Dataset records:
## start
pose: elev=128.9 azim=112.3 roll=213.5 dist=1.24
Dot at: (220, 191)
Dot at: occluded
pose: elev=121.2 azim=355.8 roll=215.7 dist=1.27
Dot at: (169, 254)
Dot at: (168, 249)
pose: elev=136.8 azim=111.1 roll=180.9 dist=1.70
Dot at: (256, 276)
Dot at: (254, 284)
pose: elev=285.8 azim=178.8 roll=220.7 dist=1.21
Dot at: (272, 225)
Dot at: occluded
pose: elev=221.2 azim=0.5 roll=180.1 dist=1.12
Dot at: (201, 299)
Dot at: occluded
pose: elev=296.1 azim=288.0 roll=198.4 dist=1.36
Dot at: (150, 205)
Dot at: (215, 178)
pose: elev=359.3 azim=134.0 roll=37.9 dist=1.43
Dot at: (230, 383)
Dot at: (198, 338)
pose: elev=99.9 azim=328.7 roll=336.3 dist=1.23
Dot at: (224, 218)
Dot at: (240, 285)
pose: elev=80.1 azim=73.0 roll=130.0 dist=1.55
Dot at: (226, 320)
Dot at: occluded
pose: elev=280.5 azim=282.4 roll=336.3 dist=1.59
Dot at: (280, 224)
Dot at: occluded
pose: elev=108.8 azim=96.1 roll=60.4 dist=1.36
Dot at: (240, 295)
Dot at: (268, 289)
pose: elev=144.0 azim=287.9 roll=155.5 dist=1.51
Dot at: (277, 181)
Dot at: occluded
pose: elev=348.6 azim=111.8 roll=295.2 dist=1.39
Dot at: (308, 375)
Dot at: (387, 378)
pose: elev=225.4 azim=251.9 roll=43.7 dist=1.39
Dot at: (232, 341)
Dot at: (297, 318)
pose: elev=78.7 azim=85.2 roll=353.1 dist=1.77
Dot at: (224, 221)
## end
[TASK DETAILS]: Copy out the data from its first line through the line containing "Dot at: (387, 378)", including both of those lines, reproducing every line unchanged.

[TASK RESPONSE]:
pose: elev=128.9 azim=112.3 roll=213.5 dist=1.24
Dot at: (220, 191)
Dot at: occluded
pose: elev=121.2 azim=355.8 roll=215.7 dist=1.27
Dot at: (169, 254)
Dot at: (168, 249)
pose: elev=136.8 azim=111.1 roll=180.9 dist=1.70
Dot at: (256, 276)
Dot at: (254, 284)
pose: elev=285.8 azim=178.8 roll=220.7 dist=1.21
Dot at: (272, 225)
Dot at: occluded
pose: elev=221.2 azim=0.5 roll=180.1 dist=1.12
Dot at: (201, 299)
Dot at: occluded
pose: elev=296.1 azim=288.0 roll=198.4 dist=1.36
Dot at: (150, 205)
Dot at: (215, 178)
pose: elev=359.3 azim=134.0 roll=37.9 dist=1.43
Dot at: (230, 383)
Dot at: (198, 338)
pose: elev=99.9 azim=328.7 roll=336.3 dist=1.23
Dot at: (224, 218)
Dot at: (240, 285)
pose: elev=80.1 azim=73.0 roll=130.0 dist=1.55
Dot at: (226, 320)
Dot at: occluded
pose: elev=280.5 azim=282.4 roll=336.3 dist=1.59
Dot at: (280, 224)
Dot at: occluded
pose: elev=108.8 azim=96.1 roll=60.4 dist=1.36
Dot at: (240, 295)
Dot at: (268, 289)
pose: elev=144.0 azim=287.9 roll=155.5 dist=1.51
Dot at: (277, 181)
Dot at: occluded
pose: elev=348.6 azim=111.8 roll=295.2 dist=1.39
Dot at: (308, 375)
Dot at: (387, 378)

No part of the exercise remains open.